#### TASK DETAILS:
Rewrite the acetyl-L-carnitine abstract, starting with "Metabolism and disposition" and going on through "within 12 h.", with "subjects" in place of every "volunteers".

#### EXCERPT PROVIDED:
European Journal of Clinical Pharmacology

, Volume 37, Issue 1, pp 59–63 | Cite as

Metabolism and disposition of intravenously administered acetyl-L-carnitine in healthy volunteers

  • A. Marzo
  • E. Arrigoni Martelli
  • R. Urso
  • M. Rocchetti
  • V. Rizza
  • J. G. Kelly


The pharmacokinetics of acetyl-L-carnitine hydrochloride were investigated in 6 healthy volunteers of both sexes after i.v. injection of 500 mg of the drug, expressed as inner salt.

Plasma concentrations and urinary excretion of acetyl-L-carnitine (A), L-carnitine (B) and total acid soluble L-carnitine fraction were evaluated over a period lasting from 24 h before to 48 h after the administration. Plasma concentrations of A increased quickly after administration and then declined reaching base values within 12 h.

Conversely, plasma concentrations of B rose more slowly, reaching a peak in 30–60 min, and then declined to base values within 24 h. Most of the injected dose of acetyl-L-carnitine was recovered in the urine during the first 24 h after administration as B and A.

#### LISTED RECORDS:

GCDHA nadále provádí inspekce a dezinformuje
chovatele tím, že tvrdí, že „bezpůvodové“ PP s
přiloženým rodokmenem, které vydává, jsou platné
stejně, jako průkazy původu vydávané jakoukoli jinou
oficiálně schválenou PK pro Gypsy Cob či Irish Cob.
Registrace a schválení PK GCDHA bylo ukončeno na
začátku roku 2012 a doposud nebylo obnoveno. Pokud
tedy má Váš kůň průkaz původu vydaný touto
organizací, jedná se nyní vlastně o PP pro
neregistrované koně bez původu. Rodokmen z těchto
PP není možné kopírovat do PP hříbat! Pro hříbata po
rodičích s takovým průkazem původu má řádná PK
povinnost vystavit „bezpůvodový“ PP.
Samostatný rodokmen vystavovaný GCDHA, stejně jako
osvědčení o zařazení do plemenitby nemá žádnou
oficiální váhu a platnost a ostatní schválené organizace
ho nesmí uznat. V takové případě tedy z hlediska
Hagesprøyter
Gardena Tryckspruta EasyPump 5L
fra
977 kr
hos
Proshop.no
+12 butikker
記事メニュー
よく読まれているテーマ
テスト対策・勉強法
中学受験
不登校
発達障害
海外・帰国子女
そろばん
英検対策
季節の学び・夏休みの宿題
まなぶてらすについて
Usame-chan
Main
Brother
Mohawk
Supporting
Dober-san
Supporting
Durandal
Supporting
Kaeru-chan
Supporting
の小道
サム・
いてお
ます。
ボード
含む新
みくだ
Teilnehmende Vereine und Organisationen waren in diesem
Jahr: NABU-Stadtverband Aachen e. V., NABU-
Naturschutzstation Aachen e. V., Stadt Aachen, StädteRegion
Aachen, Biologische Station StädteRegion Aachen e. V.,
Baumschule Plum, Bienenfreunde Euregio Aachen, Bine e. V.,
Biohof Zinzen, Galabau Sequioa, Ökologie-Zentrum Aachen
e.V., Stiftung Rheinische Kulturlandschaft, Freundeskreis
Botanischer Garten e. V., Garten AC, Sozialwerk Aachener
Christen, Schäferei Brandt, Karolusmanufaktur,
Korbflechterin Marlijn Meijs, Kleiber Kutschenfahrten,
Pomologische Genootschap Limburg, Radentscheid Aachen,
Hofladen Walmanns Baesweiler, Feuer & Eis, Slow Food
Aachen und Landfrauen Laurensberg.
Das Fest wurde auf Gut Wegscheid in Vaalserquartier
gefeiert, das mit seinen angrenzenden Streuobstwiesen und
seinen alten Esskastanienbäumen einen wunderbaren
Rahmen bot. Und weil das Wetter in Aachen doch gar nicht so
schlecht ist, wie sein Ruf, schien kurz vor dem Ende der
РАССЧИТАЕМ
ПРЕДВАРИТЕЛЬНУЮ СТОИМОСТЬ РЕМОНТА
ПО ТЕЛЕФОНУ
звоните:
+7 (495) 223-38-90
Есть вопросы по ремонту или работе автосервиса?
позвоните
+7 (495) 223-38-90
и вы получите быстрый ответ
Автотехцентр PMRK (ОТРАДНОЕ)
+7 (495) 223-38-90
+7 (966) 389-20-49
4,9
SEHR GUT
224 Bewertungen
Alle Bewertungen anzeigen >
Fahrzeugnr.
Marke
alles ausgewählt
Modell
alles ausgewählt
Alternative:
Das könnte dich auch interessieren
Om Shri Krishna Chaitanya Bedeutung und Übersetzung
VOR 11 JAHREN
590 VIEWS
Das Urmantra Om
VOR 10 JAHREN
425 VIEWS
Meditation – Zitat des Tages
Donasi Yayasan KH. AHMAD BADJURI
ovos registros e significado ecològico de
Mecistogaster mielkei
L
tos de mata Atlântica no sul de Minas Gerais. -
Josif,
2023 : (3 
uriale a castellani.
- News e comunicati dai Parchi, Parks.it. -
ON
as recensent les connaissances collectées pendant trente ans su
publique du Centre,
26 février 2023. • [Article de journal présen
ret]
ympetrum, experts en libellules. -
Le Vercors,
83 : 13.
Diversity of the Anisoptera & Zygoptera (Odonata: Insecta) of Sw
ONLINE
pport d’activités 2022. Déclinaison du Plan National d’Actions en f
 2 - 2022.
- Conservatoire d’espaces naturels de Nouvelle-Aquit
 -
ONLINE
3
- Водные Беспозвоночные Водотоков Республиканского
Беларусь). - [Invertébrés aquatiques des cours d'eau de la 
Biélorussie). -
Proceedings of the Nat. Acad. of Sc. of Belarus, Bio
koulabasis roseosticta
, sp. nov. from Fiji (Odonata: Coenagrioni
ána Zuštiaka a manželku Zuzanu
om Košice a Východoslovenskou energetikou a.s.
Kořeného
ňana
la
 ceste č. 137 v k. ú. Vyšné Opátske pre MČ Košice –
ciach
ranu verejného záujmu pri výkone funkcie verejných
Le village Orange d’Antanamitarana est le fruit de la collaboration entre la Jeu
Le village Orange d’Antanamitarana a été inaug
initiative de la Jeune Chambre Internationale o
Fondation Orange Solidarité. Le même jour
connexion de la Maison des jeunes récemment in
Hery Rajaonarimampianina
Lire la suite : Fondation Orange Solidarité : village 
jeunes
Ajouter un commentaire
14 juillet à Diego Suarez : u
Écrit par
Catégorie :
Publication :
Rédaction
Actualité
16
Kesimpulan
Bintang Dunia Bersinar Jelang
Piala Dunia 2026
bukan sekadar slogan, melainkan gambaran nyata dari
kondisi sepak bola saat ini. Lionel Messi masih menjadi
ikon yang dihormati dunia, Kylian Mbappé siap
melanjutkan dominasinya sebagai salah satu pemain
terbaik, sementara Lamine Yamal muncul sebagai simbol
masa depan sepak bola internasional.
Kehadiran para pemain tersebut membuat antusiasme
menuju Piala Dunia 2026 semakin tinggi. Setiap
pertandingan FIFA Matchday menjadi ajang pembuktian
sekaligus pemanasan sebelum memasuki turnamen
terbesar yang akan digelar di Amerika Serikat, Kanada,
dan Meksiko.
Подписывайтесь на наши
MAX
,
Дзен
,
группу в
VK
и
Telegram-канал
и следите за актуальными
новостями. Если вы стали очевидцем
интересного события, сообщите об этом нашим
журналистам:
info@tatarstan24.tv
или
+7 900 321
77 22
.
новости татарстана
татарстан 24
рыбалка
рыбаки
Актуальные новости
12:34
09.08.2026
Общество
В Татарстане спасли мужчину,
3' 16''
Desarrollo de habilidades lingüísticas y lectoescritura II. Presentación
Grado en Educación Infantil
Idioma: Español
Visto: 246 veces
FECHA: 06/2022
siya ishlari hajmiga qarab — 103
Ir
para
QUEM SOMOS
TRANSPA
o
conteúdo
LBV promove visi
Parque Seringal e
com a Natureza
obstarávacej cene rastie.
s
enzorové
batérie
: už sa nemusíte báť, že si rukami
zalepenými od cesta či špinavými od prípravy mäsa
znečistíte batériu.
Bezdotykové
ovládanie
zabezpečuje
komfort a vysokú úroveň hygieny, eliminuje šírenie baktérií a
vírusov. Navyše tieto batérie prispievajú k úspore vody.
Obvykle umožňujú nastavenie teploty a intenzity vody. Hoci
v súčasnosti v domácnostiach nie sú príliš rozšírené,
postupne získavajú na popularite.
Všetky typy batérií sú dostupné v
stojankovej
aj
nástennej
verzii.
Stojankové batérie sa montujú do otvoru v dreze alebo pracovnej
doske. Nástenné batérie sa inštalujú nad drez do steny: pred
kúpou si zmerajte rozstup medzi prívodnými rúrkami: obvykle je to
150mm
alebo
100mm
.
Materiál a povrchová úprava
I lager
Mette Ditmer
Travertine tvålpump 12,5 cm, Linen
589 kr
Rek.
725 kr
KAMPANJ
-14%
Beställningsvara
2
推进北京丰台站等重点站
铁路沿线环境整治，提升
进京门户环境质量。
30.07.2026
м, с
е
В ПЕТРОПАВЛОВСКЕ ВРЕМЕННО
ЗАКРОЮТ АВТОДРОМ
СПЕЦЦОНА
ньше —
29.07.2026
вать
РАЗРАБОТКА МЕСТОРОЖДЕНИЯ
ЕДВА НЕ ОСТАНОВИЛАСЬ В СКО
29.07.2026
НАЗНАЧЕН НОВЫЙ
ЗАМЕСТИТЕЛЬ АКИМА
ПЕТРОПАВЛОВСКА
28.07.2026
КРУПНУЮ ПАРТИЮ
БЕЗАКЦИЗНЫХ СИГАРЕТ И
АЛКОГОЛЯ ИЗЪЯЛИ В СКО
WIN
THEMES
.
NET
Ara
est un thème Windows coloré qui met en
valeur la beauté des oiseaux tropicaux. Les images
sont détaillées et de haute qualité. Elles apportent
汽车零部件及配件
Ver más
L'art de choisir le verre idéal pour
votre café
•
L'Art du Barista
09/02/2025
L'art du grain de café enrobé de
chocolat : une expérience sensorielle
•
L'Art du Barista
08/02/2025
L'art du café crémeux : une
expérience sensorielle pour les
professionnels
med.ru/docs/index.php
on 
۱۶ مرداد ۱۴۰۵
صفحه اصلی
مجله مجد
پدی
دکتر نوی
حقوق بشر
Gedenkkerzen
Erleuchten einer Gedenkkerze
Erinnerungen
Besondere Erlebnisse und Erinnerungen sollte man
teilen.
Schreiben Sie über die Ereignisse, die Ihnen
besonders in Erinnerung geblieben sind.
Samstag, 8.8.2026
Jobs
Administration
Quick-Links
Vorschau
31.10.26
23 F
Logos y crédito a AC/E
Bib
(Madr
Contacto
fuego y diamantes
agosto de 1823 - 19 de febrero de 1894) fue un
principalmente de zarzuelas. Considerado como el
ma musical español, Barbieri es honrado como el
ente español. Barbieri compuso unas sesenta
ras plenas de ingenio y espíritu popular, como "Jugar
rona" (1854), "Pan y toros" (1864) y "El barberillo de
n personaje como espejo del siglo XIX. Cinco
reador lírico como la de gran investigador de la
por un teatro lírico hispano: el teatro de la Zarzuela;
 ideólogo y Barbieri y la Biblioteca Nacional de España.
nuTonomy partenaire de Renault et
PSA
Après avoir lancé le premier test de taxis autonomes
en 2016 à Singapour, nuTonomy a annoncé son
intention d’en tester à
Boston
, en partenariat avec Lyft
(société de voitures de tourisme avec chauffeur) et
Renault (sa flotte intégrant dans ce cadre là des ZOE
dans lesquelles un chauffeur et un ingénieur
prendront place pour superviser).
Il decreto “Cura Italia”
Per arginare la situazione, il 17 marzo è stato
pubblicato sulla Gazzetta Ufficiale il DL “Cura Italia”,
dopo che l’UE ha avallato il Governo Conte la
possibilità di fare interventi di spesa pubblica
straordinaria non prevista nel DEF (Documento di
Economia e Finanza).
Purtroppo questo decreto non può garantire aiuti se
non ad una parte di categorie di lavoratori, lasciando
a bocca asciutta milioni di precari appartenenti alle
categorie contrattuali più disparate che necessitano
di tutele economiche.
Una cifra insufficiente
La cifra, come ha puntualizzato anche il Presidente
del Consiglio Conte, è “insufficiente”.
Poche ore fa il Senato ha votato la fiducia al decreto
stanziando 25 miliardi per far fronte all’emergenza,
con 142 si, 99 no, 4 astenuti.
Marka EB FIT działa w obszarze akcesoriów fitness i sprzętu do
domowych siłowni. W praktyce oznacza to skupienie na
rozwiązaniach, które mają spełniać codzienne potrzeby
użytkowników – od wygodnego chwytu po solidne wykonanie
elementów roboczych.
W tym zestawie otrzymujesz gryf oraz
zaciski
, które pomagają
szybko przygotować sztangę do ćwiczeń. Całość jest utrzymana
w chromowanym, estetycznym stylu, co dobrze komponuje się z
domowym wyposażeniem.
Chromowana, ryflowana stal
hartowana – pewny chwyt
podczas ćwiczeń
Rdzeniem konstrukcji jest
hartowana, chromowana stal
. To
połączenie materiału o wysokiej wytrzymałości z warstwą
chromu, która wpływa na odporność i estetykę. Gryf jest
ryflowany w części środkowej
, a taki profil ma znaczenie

#### EXPECTED ANSWER:
Metabolism and disposition of intravenously administered acetyl-L-carnitine in healthy subjects

  • A. Marzo
  • E. Arrigoni Martelli
  • R. Urso
  • M. Rocchetti
  • V. Rizza
  • J. G. Kelly


The pharmacokinetics of acetyl-L-carnitine hydrochloride were investigated in 6 healthy subjects of both sexes after i.v. injection of 500 mg of the drug, expressed as inner salt.

Plasma concentrations and urinary excretion of acetyl-L-carnitine (A), L-carnitine (B) and total acid soluble L-carnitine fraction were evaluated over a period lasting from 24 h before to 48 h after the administration. Plasma concentrations of A increased quickly after administration and then declined reaching base values within 12 h.